With $500,000 donated, it was on to meet his father for the first time in a year and a half. Harry arrived at Clarence house for a 52-minute meeting with his father — over teatime, naturally.
The Duke of Sussex was spotted arriving via car at 5.20pm, and left at 6.14pm. The King had flown down from Balmoral without Camilla. The meeting may have been in the works for a while; senior aids for the King and the duke had been spotted together in London in July. The father and son hadn’t seen each other since 2024, when Harry made an emergency visit following the King’s cancer diagnosis.
Prince Harry did not give any details of what was discussed at the fleeting meeting, only saying “Yes he’s great, thank you” to gathered press. Their detent has fuelled hopeful speculation that the King will see his grandchildren again soon.
Prince William was not amused by this teatime accord, at least according to British-American gossip journalist Rob Shuter, who published a take from a “royal insider” on his Substack newsletter. “William thought his father was back in London strictly for cancer treatment and official audiences,” a courtier told Shuter. “If William had been consulted, he would have tried to block it. That’s why Charles went ahead quietly.”
On to Ukraine

Harry’s final stop on his four-day tour of the UK was to the Diana Award, where he attended a panel talk at Service Now in London.

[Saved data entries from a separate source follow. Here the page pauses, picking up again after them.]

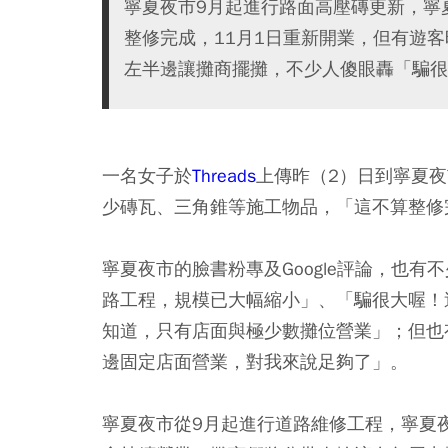
寧夏夜市9月起進行路面高壓磚更新，寧
整修完成，11月1日重新開業，但有遊
左半邊讓攤商擺攤，不少人傻眼轟「騙很
一名女子於
Threads
上傳昨（2）日到寧夏
少磚瓦、三角錐等施工物品，「這不算整修
寧夏夜市的臉書粉專及Google評論，也
路工程，規模已大幅縮小」、「騙很大喔！
知道，只有店面與極少數攤位營業」；但也
邊固定店面營業，對我來說足夠了」。
寧夏夜市從9月起進行道路維修工程，寧夏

The prince shares the the Diana Award with William, but his brother was nowhere to be seen.
The Duke of Sussex heard about the mental health impacts of social media on young people. “If you're a young person it can sometimes feel as though you're lost and separated from a group and you feel isolated,” Harry said in his speech. “But I can assure you that there's nothing wrong with you."
Next, Prince Harry boarded a train to Kyiv with his team from Invictus Games. He had been personally invited by Superhumans, an organisation supporting people with lifechanging injuries from the war with Russia.
Ahead of his visit Harry told the Guardian that he hoped his presence would keep the war and its victims in the headlines. “We have to keep it in the forefront of people's minds,” he said. “I hope this trip will help to bring it home to people because it's easy to become desensitised to what has been going on.”
The duke met with veterans and joined a panel discussion at Kyiv's National Museum of the History of Ukraine in the Second World War, where he drew on his personal experience as a military veteran.
“You will feel lost at times, like you lack purpose, but however dark those days are, there is light at the end of the tunnel,” said the prince. “You just need to look for it, because there will always be someone — a mother, father, sibling, friend, or comrade — there to pick you up.”
The prince has also paid his respects at the site of a Russian attack, according to Kyiv military chief Tymur Tkachenko’s posts on Telegram on 13 September.
“Buildings destroyed to rubble are a universal language. Our pain also needs no translation,” Tkachenko wrote. “And standing shoulder to shoulder with us, sharing our grief, are Ukraine’s partners and friends. We are grateful to Prince Harry for his attention to our suffering, for his sincere compassion.”
With Prince Harry’s comeback tour still ongoing, the good press is finally rolling in.